AJ Pollock did the White Sox a favor this afternoon.
With Pollock rejecting his $13 million player option for 2023 and accepting the $5 million buyout, the White Sox have $8 million they previously couldn't plan on spending elsewhere, and they can officially close the book on the Craig Kimbrel trade.
This doesn't feel like a financially optimal decision for Pollock, because he'll have to find a one-year, $8 million deal in order to break even, and that's not a given. If his 2022 season is his profile going forward, then he'll hit the market as a 35-year-old left fielder who hit .245/.292/.389 and did all of his damage against left-handed pitching.
- vs. RHP: .231/.284/.309 over 394 PA
- vs. LHP: .286/.316/.619 over 133 PA
But $8 million or thereabouts isn't impossible. In Pollock's favor, Andrew McCutchen received one year and $8.5 million from the Brewers last winter with a similar profile, and Tommy Pham got one year and $7.5 million from the Reds. Working against Pollock, McCutchen is a former MVP with a relatively clean injury history, and Pham didn't have a platoon split. I'd guess Pollock signs for a lower base salary, but with basically-stay-healthy incentives that can get him there.
That pivot to standard platoon fare was a major disappointment. Pollock hit righties better than lefties during a successful 2021 season with the Dodgers, which is what the White Sox thought they were getting when acquired him for Kimbrel at the end of spring training. The question for Pollock's potential suitors is whether they think there's a rebound in store, or whether Pollock is the most recent high-priced veteran to suddenly wilt on the White Sox. If the Dodgers were willing to accept Kimbrel to escape likely 2023 obligations for Pollock, perhaps teams will base their calculus on whose talent evaluators they trust more.
There's more than money to consider, though, and there's something to be said for the reset button, especially when you've already cleared $70 million in career earnings. Pollock didn't fit in a White Sox outfield when Luis Robert and Eloy Jiménez are healthy, and Oscar Colás might be the Alexei Ramirez to Pollock's Orlando Cabrera as the favored internal threat who relegates Pollock to the bench.
(For those who weren't around in 2008, the White Sox offered Cabrera arbitration as a Type A free agent, which was the equivalent of the qualifying offer under compensation rules at the time. He would've made around $10 million had he accepted, but the White Sox probably would've made him miserable, so he tried the open market despite having a draft pick attached to him, and he ended up settling for a $4 million deal to start for Oakland.)
Pollock's White Sox career opened him with him failing to catch a warning track fly ball to lose Opening Day, followed by a strained hamstring in Game 2, and he never found meaningful traction afterward.

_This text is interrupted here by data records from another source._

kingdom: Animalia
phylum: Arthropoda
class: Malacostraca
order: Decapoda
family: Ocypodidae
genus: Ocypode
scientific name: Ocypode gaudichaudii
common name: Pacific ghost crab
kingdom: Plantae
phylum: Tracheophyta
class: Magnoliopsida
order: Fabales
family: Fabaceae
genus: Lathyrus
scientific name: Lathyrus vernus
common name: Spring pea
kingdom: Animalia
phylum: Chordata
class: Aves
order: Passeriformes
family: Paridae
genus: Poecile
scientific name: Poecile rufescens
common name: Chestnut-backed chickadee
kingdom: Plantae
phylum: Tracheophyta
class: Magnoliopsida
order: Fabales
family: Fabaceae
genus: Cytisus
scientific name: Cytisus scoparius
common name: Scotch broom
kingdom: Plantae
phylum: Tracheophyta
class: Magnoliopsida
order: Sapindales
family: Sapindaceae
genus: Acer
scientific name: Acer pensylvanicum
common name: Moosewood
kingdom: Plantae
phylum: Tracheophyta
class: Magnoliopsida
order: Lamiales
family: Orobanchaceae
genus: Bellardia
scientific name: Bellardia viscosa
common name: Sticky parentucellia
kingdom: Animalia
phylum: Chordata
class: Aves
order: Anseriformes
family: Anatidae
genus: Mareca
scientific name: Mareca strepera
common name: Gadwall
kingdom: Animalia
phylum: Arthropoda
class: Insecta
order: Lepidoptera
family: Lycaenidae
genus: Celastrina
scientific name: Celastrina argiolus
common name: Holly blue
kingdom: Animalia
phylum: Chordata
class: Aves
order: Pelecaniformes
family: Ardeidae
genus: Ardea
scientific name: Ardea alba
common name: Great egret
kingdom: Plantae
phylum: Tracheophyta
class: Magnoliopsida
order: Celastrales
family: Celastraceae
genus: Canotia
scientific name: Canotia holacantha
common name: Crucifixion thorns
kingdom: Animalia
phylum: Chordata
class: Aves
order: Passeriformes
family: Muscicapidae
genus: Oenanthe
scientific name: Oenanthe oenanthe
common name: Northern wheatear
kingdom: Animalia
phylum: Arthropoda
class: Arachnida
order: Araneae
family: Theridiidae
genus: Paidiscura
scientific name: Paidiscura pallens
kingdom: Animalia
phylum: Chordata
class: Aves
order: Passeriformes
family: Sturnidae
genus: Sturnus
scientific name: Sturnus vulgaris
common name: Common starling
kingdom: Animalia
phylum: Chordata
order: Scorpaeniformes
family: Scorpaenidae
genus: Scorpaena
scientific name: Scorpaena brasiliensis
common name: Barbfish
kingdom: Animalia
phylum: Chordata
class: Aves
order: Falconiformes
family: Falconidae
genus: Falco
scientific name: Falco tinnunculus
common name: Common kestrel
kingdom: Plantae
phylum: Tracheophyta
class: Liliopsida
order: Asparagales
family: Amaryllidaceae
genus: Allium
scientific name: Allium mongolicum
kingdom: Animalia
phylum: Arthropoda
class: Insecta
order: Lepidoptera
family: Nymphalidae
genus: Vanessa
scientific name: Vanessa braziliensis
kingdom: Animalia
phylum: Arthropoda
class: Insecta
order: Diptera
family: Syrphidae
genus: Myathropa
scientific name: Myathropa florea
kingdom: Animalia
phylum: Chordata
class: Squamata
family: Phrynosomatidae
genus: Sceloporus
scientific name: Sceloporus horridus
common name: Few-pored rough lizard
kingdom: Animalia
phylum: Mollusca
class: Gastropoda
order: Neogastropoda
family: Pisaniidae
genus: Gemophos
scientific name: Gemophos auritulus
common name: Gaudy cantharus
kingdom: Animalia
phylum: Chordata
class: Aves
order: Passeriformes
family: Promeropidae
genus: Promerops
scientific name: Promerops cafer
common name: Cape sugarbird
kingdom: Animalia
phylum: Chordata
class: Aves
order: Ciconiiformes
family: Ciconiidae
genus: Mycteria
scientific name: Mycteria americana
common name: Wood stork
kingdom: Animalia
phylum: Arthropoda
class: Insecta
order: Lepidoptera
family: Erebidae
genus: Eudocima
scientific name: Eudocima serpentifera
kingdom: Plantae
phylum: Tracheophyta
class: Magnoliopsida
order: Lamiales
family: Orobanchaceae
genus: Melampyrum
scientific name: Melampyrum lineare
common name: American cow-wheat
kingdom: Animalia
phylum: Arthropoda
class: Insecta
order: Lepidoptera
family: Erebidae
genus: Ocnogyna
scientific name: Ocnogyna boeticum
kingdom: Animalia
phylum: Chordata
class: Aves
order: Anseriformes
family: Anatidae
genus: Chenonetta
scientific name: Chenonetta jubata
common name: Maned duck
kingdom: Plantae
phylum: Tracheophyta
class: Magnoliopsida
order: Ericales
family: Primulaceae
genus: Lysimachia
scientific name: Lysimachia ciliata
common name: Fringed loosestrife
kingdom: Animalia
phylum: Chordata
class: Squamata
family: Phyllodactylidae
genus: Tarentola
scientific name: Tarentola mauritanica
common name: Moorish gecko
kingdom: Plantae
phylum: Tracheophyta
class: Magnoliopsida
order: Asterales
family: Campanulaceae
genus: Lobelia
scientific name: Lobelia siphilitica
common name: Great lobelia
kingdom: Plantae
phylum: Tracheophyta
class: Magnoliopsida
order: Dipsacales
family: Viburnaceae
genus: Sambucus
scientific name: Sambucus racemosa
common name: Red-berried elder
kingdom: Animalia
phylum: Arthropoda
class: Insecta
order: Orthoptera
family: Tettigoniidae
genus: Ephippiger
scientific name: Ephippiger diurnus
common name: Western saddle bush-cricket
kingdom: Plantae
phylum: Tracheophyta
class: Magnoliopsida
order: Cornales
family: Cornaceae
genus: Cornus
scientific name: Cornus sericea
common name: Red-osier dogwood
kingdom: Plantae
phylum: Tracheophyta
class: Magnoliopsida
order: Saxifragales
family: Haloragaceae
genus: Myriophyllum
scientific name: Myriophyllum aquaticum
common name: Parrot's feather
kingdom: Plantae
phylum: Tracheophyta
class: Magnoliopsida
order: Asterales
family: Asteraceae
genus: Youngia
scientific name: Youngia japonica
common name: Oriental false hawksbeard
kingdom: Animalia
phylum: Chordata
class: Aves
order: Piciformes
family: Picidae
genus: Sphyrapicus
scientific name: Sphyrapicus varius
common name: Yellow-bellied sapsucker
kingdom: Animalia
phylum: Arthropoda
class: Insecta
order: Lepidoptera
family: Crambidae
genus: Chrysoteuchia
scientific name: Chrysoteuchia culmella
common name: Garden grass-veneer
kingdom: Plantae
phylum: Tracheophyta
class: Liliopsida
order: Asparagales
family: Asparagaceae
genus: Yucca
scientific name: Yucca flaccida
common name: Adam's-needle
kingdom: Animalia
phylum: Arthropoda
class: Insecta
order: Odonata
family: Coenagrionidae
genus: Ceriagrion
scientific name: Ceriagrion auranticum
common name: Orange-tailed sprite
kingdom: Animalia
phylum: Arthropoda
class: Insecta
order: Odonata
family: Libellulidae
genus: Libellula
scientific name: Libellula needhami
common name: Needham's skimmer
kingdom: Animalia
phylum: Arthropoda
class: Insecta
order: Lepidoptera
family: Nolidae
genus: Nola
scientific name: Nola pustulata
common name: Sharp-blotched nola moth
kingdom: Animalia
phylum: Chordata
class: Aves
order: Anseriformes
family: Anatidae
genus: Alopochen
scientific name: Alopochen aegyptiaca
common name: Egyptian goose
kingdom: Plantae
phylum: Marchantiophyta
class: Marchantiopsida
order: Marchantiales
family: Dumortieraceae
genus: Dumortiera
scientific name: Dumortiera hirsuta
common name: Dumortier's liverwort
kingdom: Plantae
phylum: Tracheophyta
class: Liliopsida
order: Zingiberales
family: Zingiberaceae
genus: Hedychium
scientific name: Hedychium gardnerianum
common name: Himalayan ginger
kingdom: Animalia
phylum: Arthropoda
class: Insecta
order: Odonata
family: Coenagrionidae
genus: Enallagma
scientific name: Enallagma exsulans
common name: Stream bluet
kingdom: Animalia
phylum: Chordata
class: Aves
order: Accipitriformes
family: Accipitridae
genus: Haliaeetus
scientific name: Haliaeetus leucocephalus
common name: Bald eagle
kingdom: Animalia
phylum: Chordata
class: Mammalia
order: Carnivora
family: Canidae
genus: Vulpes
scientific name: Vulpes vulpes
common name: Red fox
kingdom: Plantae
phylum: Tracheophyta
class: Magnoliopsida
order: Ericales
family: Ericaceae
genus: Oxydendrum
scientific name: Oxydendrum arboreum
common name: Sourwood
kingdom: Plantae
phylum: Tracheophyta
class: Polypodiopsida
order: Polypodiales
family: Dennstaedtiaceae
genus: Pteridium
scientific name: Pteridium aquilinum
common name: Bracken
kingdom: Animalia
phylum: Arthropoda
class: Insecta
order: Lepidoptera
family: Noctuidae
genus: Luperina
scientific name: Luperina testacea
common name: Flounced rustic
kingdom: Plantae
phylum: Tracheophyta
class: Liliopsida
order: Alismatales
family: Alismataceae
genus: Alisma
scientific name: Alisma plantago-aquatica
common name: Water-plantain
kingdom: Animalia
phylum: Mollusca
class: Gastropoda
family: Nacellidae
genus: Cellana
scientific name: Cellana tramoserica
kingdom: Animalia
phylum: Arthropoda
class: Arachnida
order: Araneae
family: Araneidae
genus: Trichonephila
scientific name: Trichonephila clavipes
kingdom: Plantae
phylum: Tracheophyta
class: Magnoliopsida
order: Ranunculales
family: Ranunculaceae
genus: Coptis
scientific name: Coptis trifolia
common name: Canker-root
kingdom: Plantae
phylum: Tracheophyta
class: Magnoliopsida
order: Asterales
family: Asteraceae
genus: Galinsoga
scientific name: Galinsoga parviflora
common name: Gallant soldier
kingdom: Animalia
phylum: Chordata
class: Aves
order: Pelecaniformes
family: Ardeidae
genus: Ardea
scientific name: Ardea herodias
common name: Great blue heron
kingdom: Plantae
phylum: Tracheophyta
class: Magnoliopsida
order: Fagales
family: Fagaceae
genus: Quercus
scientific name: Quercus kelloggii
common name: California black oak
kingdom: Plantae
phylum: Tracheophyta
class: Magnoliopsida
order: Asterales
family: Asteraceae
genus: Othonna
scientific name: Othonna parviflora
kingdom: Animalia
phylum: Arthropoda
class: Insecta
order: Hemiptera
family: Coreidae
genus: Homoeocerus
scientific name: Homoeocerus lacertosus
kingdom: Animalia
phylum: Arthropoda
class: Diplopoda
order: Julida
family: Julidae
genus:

Now it's past tense.
However it happened, Pollock's decision means the ramifications from Kimbrel's disastrous brief stay are over. Had Pollock exercised his option, the Sox would've spent another offseason consumed with moving an eight-figure salary they never wanted to keep, and while Kimbrel flopped on Dodgers, they would've come out ahead simply by being done with him after 2022. With Pollock cutting his stay short, it's simply a lose-lose deal on both sides, and that feels like a win.
Some might consider Nick Madrigal's Cubs career a loose end, but his 2022 season -- .249/.305/.282 over 59 games due to multiple injuries at 25 -- showed why the White Sox had reasons to trade him when they did, especially since the Sox weren't any more likely to keep him on the field. Josh Harrison's similarly unsuccessful White Sox career shows second base is still a void, but the position really wouldn't be any more settled were Madrigal still around.
Now everybody can more seriously approach outfield solutions, whether it's a play for a fixture like Brandon Nimmo, or another veteran stopgap who hits on the other side of the plate (Michael Brantley, David Peralta, Kole Calhoun, Robbie Grossman, etc.).